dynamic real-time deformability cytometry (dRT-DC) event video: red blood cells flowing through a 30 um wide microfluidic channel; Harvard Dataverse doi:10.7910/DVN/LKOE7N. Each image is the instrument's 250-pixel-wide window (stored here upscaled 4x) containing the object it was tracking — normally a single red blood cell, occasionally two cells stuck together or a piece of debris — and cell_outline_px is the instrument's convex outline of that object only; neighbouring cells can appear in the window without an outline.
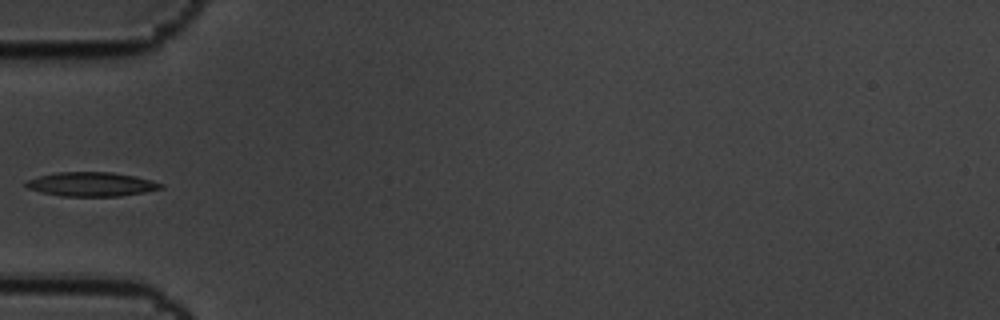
{"species": "common noctule bat (a hibernating species)", "species_latin": "Nyctalus noctula", "temperature_condition": "cold", "stored_images_in_passage": 3, "camera_frame_rate_fps": 3000, "um_per_image_px": 0.085, "animal": {"sex": "male", "body_mass_g": 19.5, "forearm_length_mm": 54.6}, "frame": {"image": 1, "passage_image": 3, "time_ms": 0.667, "image_size_px": [1000, 320], "cell_outline_px": [[164, 188], [144, 192], [120, 196], [60, 196], [28, 188], [24, 184], [28, 180], [40, 176], [56, 172], [112, 172], [136, 176], [152, 180], [164, 184]], "centroid_in_image_um": [7.82, 15.65], "position_along_channel_um": 77.2, "area_um2": 18.9}}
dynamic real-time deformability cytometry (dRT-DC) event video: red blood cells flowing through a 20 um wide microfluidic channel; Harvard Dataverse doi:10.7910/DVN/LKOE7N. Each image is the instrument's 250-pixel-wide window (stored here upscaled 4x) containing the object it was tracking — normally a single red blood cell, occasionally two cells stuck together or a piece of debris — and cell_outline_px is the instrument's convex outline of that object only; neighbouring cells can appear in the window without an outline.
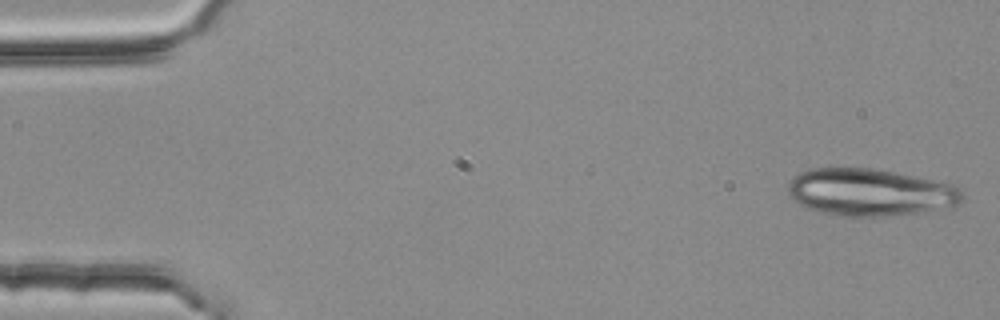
{"species": "common noctule bat (a hibernating species)", "species_latin": "Nyctalus noctula", "temperature_condition": "room temperature", "stored_images_in_passage": 4, "camera_frame_rate_fps": 3000, "um_per_image_px": 0.085, "animal": {"sex": "female", "body_mass_g": 25.1}, "frame": {"image": 1, "passage_image": 1, "time_ms": 0.0, "image_size_px": [1000, 320], "cell_outline_px": [[964, 196], [960, 204], [916, 212], [884, 216], [840, 216], [808, 208], [800, 204], [788, 192], [788, 184], [800, 172], [812, 168], [872, 168], [896, 172], [952, 184], [960, 188]], "centroid_in_image_um": [73.96, 16.33], "position_along_channel_um": 11.0, "area_um2": 47.34}}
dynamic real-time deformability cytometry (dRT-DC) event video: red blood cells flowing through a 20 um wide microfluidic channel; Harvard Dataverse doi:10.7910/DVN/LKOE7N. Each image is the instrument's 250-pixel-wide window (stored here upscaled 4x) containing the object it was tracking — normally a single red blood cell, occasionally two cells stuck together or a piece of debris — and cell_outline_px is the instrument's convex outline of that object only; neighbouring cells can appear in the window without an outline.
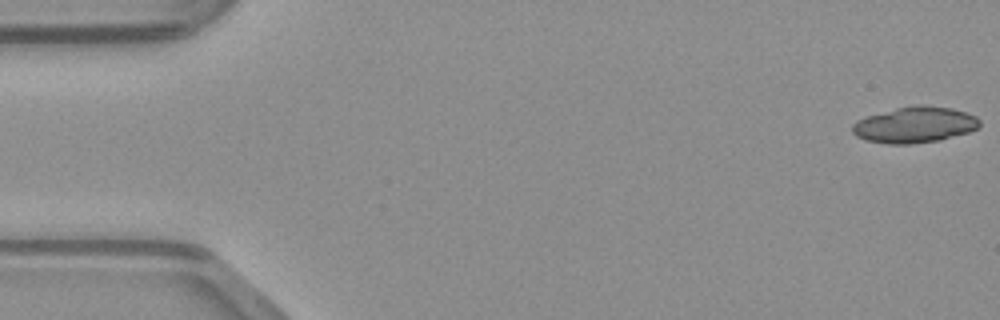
{"species": "common noctule bat (a hibernating species)", "species_latin": "Nyctalus noctula", "temperature_condition": "warm", "stored_images_in_passage": 48, "camera_frame_rate_fps": 3000, "um_per_image_px": 0.085, "animal": {"sex": "male", "body_mass_g": 23.1, "forearm_length_mm": 52.7}, "frame": {"image": 1, "passage_image": 1, "time_ms": 0.0, "image_size_px": [1000, 320], "cell_outline_px": [[980, 124], [976, 128], [968, 132], [940, 140], [912, 144], [888, 144], [864, 140], [856, 136], [852, 132], [852, 124], [856, 120], [864, 116], [896, 108], [916, 104], [924, 104], [952, 108], [976, 116], [980, 120]], "centroid_in_image_um": [77.71, 10.6], "position_along_channel_um": 7.3, "area_um2": 26.99}}
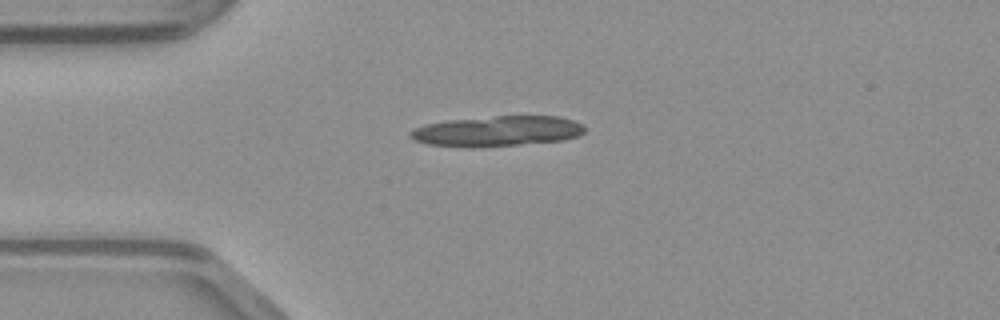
{"frame": {"image": 2, "passage_image": 12, "time_ms": 3.667, "image_size_px": [1000, 320], "cell_outline_px": [[584, 132], [580, 136], [564, 140], [520, 144], [472, 148], [464, 148], [428, 144], [412, 140], [408, 136], [408, 132], [412, 128], [428, 124], [448, 120], [496, 116], [560, 116], [584, 124]], "centroid_in_image_um": [42.23, 11.15], "position_along_channel_um": 42.8, "area_um2": 31.21}}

○ ○ ○ ○

Task instructions: The listing above must be printed again exactly, minus its pictures.

Correct answer:
dynamic real-time deformability cytometry (dRT-DC) event video: red blood cells flowing through a 30 um wide microfluidic channel; Harvard Dataverse doi:10.7910/DVN/LKOE7N. Each image is the instrument's 250-pixel-wide window (stored here upscaled 4x) containing the object it was tracking — normally a single red blood cell, occasionally two cells stuck together or a piece of debris — and cell_outline_px is the instrument's convex outline of that object only; neighbouring cells can appear in the window without an outline.
{"species": "common noctule bat (a hibernating species)", "species_latin": "Nyctalus noctula", "temperature_condition": "cold", "stored_images_in_passage": 3, "camera_frame_rate_fps": 3000, "um_per_image_px": 0.085, "animal": {"sex": "male", "body_mass_g": 19.5, "forearm_length_mm": 54.6}, "frame": {"image": 1, "passage_image": 3, "time_ms": 0.667, "image_size_px": [1000, 320], "cell_outline_px": [[164, 188], [144, 192], [120, 196], [60, 196], [28, 188], [24, 184], [28, 180], [40, 176], [56, 172], [112, 172], [136, 176], [152, 180], [164, 184]], "centroid_in_image_um": [7.82, 15.65], "position_along_channel_um": 77.2, "area_um2": 18.9}}
dynamic real-time deformability cytometry (dRT-DC) event video: red blood cells flowing through a 20 um wide microfluidic channel; Harvard Dataverse doi:10.7910/DVN/LKOE7N. Each image is the instrument's 250-pixel-wide window (stored here upscaled 4x) containing the object it was tracking — normally a single red blood cell, occasionally two cells stuck together or a piece of debris — and cell_outline_px is the instrument's convex outline of that object only; neighbouring cells can appear in the window without an outline.
{"species": "common noctule bat (a hibernating species)", "species_latin": "Nyctalus noctula", "temperature_condition": "room temperature", "stored_images_in_passage": 4, "camera_frame_rate_fps": 3000, "um_per_image_px": 0.085, "animal": {"sex": "female", "body_mass_g": 25.1}, "frame": {"image": 1, "passage_image": 1, "time_ms": 0.0, "image_size_px": [1000, 320], "cell_outline_px": [[964, 196], [960, 204], [916, 212], [884, 216], [840, 216], [808, 208], [800, 204], [788, 192], [788, 184], [800, 172], [812, 168], [872, 168], [896, 172], [952, 184], [960, 188]], "centroid_in_image_um": [73.96, 16.33], "position_along_channel_um": 11.0, "area_um2": 47.34}}
dynamic real-time deformability cytometry (dRT-DC) event video: red blood cells flowing through a 20 um wide microfluidic channel; Harvard Dataverse doi:10.7910/DVN/LKOE7N. Each image is the instrument's 250-pixel-wide window (stored here upscaled 4x) containing the object it was tracking — normally a single red blood cell, occasionally two cells stuck together or a piece of debris — and cell_outline_px is the instrument's convex outline of that object only; neighbouring cells can appear in the window without an outline.
{"species": "common noctule bat (a hibernating species)", "species_latin": "Nyctalus noctula", "temperature_condition": "warm", "stored_images_in_passage": 48, "camera_frame_rate_fps": 3000, "um_per_image_px": 0.085, "animal": {"sex": "male", "body_mass_g": 23.1, "forearm_length_mm": 52.7}, "frame": {"image": 1, "passage_image": 1, "time_ms": 0.0, "image_size_px": [1000, 320], "cell_outline_px": [[980, 124], [976, 128], [968, 132], [940, 140], [912, 144], [888, 144], [864, 140], [856, 136], [852, 132], [852, 124], [856, 120], [864, 116], [896, 108], [916, 104], [924, 104], [952, 108], [976, 116], [980, 120]], "centroid_in_image_um": [77.71, 10.6], "position_along_channel_um": 7.3, "area_um2": 26.99}}
{"frame": {"image": 2, "passage_image": 12, "time_ms": 3.667, "image_size_px": [1000, 320], "cell_outline_px": [[584, 132], [580, 136], [564, 140], [520, 144], [472, 148], [464, 148], [428, 144], [412, 140], [408, 136], [408, 132], [412, 128], [428, 124], [448, 120], [496, 116], [560, 116], [584, 124]], "centroid_in_image_um": [42.23, 11.15], "position_along_channel_um": 42.8, "area_um2": 31.21}}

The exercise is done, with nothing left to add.